René Char raconte dans cette oeuvre un amour fou, son début, la souffrance qui en naît et le drame de la séparation. Il parle de l'amour, de sa nature, de la femme et de la féminité, de la nature. Il montre comment lié par cet amour, il reste malgré tout libre, plus libre que lorsqu'il ou que s'il n'aimait pas.
Je suis encore toute ébouristiflée par ce gentleman rugbyman poète!
"Ce fut, monde béni, tel mois d'Eros altéré, qu'elle illumina le bâti de mon être, la conque de son ventre, je les mêlai à jamais. Et ce fut à telle seconde de mon appréhension qu'elle changea le sentier flou et aberrant de mon destin en un chemin de parélie pour la félicité furtive de la terre des amants."
René Char, Lettera Amorosa: suivi de Guirlande terrestre, Poésie/Gallimard, 2007, 70 p.

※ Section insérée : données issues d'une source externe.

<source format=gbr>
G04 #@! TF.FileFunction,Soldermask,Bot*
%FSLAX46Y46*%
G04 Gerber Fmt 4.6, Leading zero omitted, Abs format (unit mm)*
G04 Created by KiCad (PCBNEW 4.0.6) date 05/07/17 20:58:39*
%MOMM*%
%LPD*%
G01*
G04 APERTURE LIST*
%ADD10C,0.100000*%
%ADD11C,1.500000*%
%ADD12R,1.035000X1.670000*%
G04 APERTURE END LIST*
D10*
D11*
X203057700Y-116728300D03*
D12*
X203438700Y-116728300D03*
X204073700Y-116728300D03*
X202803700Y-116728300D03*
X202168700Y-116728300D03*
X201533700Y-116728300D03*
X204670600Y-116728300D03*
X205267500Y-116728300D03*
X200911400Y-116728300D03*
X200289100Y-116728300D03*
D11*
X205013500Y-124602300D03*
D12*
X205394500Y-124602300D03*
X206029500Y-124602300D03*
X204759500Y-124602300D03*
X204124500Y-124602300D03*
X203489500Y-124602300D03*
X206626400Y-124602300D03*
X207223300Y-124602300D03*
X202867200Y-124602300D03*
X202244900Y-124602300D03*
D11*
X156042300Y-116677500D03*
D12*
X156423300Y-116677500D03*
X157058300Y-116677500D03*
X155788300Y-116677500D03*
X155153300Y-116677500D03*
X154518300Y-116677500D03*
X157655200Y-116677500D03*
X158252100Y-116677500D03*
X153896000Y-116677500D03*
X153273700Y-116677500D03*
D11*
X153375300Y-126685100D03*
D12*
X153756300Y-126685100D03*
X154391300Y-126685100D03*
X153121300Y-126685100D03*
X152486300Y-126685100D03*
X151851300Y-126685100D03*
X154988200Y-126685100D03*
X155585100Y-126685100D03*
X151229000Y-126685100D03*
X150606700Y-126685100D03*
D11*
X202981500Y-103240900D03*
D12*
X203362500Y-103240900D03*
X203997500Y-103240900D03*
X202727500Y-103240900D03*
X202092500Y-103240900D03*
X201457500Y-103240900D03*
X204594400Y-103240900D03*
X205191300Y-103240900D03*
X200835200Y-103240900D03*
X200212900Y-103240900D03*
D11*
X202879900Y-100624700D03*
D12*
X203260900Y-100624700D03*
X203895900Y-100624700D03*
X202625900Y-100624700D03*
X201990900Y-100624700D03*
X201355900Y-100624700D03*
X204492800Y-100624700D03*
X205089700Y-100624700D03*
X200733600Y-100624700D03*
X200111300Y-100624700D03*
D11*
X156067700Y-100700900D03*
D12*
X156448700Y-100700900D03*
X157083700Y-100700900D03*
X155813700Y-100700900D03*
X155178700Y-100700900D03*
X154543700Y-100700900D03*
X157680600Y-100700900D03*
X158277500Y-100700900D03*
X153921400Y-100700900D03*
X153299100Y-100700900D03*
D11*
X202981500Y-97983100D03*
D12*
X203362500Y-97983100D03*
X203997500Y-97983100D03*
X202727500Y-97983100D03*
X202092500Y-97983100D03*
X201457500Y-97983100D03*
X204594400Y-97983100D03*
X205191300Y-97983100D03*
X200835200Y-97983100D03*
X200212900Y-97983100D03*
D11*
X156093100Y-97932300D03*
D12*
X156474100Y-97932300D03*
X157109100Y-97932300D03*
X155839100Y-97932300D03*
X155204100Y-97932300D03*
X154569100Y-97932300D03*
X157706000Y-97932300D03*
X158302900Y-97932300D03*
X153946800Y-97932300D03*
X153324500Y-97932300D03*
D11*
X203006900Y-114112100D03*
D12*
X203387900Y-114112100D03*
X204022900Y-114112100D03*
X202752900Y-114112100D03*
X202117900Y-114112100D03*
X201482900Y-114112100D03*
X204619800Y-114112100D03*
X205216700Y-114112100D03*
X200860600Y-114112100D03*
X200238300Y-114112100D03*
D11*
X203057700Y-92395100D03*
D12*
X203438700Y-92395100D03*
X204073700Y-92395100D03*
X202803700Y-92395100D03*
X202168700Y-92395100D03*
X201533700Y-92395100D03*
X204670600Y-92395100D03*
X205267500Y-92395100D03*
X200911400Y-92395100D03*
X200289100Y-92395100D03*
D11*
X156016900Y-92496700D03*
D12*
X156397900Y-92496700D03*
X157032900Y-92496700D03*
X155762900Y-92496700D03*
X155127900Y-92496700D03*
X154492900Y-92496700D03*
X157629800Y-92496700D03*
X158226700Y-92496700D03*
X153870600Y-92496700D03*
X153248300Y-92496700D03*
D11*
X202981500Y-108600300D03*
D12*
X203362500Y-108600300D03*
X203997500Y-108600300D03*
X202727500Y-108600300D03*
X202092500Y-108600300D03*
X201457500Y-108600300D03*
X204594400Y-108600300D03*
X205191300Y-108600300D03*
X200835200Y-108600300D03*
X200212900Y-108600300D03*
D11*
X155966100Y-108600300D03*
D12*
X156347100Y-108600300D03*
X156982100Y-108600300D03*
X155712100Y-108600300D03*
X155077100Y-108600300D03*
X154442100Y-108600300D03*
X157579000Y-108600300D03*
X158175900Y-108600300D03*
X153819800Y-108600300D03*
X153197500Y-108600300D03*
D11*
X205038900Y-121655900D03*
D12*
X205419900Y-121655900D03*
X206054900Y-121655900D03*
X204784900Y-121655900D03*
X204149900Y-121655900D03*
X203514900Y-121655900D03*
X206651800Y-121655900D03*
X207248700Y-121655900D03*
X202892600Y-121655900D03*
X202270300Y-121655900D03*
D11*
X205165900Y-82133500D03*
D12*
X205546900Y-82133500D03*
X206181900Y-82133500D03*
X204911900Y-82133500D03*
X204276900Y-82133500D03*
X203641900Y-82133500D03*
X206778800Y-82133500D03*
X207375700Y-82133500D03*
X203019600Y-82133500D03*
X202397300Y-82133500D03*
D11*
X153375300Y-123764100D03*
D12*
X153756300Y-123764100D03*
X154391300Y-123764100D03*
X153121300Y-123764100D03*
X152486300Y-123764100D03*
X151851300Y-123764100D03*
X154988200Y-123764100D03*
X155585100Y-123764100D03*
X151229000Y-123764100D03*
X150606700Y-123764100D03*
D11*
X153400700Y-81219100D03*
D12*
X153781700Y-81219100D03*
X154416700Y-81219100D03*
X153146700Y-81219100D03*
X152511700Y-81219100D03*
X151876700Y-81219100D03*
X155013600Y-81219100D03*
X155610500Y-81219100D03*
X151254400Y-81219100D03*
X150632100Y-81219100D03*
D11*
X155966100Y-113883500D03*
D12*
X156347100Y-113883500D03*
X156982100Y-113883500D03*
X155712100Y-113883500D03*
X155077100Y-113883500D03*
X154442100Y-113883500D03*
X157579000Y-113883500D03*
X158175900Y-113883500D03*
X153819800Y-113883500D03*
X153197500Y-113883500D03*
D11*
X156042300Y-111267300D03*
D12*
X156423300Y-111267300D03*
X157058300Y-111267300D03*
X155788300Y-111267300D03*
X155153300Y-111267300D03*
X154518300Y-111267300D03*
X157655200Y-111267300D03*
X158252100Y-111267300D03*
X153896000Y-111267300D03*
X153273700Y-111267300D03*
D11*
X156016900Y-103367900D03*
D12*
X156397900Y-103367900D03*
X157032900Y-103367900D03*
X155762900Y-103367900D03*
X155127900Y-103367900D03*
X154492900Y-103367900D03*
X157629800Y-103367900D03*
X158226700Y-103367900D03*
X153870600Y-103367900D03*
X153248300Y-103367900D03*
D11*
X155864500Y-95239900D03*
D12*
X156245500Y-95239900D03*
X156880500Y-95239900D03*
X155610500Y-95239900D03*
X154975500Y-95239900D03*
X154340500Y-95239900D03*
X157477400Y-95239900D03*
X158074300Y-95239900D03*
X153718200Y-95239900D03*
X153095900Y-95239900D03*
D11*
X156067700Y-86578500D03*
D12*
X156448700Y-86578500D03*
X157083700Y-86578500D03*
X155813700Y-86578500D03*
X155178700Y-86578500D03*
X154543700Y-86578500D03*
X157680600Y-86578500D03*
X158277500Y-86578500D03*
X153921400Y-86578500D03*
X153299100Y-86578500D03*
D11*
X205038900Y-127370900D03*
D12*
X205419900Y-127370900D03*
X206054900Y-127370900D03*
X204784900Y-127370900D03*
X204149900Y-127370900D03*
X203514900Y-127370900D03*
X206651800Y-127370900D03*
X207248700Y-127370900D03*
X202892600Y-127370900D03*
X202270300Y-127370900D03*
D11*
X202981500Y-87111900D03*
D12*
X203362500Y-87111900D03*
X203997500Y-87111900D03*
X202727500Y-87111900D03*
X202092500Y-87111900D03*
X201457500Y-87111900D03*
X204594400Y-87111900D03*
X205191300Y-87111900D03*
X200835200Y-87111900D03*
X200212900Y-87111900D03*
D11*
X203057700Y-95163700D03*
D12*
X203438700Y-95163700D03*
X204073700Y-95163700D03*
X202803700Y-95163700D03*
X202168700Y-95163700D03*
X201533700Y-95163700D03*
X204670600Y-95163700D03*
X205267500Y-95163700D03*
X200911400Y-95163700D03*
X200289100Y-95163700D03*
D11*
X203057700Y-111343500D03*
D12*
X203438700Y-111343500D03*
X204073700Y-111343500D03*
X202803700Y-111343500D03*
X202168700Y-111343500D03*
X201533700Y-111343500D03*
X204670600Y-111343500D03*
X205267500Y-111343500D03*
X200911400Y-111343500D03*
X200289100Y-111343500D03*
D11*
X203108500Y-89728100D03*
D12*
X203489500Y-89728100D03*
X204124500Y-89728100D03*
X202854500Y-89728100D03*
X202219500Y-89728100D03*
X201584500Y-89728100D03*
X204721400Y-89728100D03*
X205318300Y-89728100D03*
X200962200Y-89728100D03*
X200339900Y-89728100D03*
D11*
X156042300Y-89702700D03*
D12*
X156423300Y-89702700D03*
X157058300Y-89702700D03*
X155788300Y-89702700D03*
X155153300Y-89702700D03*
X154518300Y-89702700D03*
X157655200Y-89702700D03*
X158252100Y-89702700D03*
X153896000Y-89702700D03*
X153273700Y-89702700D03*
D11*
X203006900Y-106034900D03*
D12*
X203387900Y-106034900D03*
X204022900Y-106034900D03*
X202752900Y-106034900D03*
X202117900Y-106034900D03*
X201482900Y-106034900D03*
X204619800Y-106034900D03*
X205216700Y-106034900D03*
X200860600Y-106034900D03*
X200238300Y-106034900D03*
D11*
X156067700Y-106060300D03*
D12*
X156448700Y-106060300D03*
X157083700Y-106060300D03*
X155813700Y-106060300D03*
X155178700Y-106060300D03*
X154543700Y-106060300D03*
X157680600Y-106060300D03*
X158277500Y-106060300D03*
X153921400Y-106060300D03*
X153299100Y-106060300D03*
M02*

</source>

Et bien il semblerait que je sois en passe de guérir d'une de mes maladies: l'incapacité chronique de lire de la poésie. Comment définir cela... Une résistance à toute épreuve aux vers... Des crises de fou rire à la lecture de Lamartine... Des éruptions de boutons avec Hugo... C'était sans aucun doute que je n'étais pas encore tombée sur un poète capable de me toucher. Ceci dit, la guérison se faisait sentir. Mon cas n'était pas désespéré!

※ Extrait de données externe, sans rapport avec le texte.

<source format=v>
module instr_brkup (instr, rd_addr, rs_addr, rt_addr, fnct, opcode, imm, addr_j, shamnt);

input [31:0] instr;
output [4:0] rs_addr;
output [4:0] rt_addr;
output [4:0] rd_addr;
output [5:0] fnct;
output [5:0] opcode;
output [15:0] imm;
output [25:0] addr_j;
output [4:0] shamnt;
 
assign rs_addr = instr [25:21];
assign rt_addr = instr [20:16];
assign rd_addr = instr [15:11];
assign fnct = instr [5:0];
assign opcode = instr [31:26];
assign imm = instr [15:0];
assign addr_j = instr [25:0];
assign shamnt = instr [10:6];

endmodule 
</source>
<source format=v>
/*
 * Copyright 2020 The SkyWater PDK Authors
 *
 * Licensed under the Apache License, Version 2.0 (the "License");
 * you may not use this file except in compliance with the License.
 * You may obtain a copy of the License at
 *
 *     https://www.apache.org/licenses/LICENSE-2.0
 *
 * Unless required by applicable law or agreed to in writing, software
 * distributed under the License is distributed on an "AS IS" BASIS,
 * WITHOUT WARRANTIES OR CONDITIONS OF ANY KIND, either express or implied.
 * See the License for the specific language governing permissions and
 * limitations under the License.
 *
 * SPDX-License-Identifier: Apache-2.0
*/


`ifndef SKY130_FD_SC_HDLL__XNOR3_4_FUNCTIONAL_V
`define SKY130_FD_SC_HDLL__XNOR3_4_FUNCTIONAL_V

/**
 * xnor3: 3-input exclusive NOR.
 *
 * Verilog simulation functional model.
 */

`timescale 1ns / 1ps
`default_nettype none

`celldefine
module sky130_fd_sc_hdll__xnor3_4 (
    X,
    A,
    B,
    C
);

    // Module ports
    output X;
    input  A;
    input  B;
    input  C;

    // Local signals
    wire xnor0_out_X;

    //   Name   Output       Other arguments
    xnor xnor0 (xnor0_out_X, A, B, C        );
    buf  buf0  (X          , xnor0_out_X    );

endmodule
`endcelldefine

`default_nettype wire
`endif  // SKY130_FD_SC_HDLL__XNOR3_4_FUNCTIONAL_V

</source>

C'est pour cela que j'ai été touchée et fascinée par Philippe Jaccottet. Cahiers de verdure, suivi de Après beaucoup d'années est un recueil de poèmes et de courts textes qui parlent de la nature, de la montagne, et de l'amour de Jaccottet pour ces lieux. Il dit, avec des mots très simples et très beaux le soleil qui se couche, les arbres et les fruits, les combes et les torrents. Et c'est fou, on sent, on entend, et on revit des soirs d'été que l'on a vécu.
Une magnifique découverte.
"Comme quand traine un peu de brume sur une source qui a pris la couleur des plantes qui l'abritent, un trouble embué. Le voile qui amortit et qui aiguise la violence montée des profondeurs.
Des êtres jamais vus, comme assis sous des nuages dont le bord serait argenté par la lune.
Avant que tu ne passes une bonne fois au nombre des fantômes, écris qu'il n'y a pas de plus haut ciel que cette source couleur d'herbe."
Philippe Jaccottet, Cahiers de verdure, suivi de Après beaucoup d'années, Poésie/Gallimard, 2003, 197 p.